**Source data**:
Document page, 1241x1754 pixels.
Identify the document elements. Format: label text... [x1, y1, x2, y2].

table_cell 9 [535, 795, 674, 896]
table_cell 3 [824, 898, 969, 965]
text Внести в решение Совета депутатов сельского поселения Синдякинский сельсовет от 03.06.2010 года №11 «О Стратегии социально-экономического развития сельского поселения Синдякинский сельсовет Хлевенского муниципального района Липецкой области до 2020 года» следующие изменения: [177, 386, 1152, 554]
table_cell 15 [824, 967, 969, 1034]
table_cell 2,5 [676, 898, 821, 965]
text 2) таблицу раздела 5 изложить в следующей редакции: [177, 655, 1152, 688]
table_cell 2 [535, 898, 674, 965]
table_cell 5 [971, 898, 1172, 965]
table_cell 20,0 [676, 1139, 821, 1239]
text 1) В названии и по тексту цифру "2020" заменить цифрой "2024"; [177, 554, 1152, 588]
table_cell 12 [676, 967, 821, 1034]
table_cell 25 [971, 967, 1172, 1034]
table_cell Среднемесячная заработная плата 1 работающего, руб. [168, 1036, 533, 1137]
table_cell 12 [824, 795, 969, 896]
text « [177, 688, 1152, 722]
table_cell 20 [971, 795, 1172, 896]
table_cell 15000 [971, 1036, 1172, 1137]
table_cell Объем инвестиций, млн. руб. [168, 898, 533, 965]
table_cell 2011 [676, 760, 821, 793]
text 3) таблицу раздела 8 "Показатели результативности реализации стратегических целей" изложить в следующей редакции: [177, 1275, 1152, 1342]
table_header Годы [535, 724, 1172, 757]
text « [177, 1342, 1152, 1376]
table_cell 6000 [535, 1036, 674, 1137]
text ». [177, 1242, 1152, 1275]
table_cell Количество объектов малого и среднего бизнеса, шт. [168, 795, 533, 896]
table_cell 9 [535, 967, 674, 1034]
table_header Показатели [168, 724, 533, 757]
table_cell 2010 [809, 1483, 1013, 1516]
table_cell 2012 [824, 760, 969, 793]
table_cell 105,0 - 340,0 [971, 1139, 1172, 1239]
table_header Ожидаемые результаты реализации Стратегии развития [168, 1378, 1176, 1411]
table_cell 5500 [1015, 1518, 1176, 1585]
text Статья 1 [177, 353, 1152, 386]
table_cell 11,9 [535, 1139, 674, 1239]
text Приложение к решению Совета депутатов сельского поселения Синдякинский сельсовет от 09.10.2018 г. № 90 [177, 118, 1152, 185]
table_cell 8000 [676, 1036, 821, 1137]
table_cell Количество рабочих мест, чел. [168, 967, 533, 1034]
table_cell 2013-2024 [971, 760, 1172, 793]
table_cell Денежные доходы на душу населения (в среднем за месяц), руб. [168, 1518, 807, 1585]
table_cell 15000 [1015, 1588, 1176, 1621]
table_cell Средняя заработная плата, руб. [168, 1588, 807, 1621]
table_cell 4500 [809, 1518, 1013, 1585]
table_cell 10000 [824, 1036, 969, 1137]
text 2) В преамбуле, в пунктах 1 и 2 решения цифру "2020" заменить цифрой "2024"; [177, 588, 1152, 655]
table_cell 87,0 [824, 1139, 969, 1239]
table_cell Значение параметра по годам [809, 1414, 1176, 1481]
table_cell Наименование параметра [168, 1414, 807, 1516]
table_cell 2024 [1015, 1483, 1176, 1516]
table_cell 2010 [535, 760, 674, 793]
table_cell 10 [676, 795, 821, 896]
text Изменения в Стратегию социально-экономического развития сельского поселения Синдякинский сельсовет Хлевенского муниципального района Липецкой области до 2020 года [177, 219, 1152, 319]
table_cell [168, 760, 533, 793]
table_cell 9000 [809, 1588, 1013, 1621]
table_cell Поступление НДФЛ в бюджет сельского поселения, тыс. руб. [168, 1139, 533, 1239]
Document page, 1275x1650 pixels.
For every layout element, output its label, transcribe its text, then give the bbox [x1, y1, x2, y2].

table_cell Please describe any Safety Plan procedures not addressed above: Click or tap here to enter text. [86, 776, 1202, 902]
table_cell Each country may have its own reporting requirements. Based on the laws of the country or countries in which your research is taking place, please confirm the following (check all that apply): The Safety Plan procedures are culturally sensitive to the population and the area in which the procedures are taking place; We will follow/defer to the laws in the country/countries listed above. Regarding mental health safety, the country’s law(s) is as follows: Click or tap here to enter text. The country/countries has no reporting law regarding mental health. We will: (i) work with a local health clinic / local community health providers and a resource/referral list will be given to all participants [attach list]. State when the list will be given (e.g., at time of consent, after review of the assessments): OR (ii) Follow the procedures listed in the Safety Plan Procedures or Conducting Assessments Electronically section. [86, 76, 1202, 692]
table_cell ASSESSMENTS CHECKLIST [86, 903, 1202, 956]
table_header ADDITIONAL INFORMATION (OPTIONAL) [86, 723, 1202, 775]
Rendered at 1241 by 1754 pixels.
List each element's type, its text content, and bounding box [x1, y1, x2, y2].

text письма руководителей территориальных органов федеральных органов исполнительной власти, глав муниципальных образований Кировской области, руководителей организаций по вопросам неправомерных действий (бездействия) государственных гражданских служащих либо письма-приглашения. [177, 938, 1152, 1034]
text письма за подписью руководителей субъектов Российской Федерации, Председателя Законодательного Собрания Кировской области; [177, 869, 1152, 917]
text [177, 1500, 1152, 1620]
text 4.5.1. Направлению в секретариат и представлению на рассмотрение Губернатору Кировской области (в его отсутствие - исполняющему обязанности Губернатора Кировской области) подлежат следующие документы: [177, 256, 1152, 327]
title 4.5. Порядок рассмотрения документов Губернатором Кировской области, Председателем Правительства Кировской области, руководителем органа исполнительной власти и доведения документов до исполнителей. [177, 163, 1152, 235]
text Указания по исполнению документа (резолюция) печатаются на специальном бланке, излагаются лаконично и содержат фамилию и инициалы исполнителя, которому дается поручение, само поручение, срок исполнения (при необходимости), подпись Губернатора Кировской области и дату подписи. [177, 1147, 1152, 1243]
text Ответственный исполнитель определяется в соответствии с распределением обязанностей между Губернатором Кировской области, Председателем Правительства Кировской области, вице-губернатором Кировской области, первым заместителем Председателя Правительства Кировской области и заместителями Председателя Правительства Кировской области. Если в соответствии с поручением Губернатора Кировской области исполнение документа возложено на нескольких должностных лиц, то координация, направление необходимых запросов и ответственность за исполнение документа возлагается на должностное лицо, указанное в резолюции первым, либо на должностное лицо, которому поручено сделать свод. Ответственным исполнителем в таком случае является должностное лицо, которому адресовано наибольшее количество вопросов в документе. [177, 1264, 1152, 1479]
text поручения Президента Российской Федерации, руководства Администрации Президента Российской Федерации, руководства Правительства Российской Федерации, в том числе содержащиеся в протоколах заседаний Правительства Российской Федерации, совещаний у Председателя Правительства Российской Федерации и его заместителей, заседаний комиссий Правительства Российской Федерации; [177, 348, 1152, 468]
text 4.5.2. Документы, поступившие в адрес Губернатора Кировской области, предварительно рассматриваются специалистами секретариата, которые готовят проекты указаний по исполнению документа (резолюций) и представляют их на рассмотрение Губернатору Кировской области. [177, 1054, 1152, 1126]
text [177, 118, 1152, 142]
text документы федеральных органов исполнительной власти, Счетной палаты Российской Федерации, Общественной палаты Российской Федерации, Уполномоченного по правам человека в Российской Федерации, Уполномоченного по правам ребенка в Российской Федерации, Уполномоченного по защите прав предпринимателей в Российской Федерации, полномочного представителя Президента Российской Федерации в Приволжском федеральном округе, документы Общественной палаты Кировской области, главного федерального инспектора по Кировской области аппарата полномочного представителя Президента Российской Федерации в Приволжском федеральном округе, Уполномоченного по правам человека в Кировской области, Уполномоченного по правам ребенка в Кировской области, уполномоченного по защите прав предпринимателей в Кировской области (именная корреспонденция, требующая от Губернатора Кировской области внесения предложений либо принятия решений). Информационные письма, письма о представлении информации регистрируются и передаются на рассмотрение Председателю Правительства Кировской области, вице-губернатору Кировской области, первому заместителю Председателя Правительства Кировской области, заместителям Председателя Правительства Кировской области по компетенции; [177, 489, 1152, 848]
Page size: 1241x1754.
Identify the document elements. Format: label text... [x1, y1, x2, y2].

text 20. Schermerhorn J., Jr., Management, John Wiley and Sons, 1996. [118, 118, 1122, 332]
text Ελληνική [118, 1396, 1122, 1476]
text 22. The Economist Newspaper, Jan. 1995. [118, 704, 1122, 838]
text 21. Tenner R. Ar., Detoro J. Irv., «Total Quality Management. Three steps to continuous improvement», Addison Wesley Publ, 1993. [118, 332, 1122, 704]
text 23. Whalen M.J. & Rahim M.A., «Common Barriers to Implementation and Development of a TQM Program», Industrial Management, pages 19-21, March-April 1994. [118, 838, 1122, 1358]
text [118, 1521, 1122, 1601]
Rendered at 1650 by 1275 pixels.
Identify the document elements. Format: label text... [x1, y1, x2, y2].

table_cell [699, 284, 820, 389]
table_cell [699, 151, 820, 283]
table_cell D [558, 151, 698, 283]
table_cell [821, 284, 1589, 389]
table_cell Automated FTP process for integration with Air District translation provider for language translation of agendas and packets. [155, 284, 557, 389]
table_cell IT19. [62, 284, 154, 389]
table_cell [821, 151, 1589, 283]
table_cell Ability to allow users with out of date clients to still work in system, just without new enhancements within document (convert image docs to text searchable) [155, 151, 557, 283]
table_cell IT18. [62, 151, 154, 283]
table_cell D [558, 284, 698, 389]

**Exercise requirements**: Above are the records. Print exactly, and only, the lines from the line with "text [118, 1521, 1122, 1601]" to the line with "Rendered at 1650 by 1275 pixels.", both inclusive.

**Written reply**:
text [118, 1521, 1122, 1601]
Rendered at 1650 by 1275 pixels.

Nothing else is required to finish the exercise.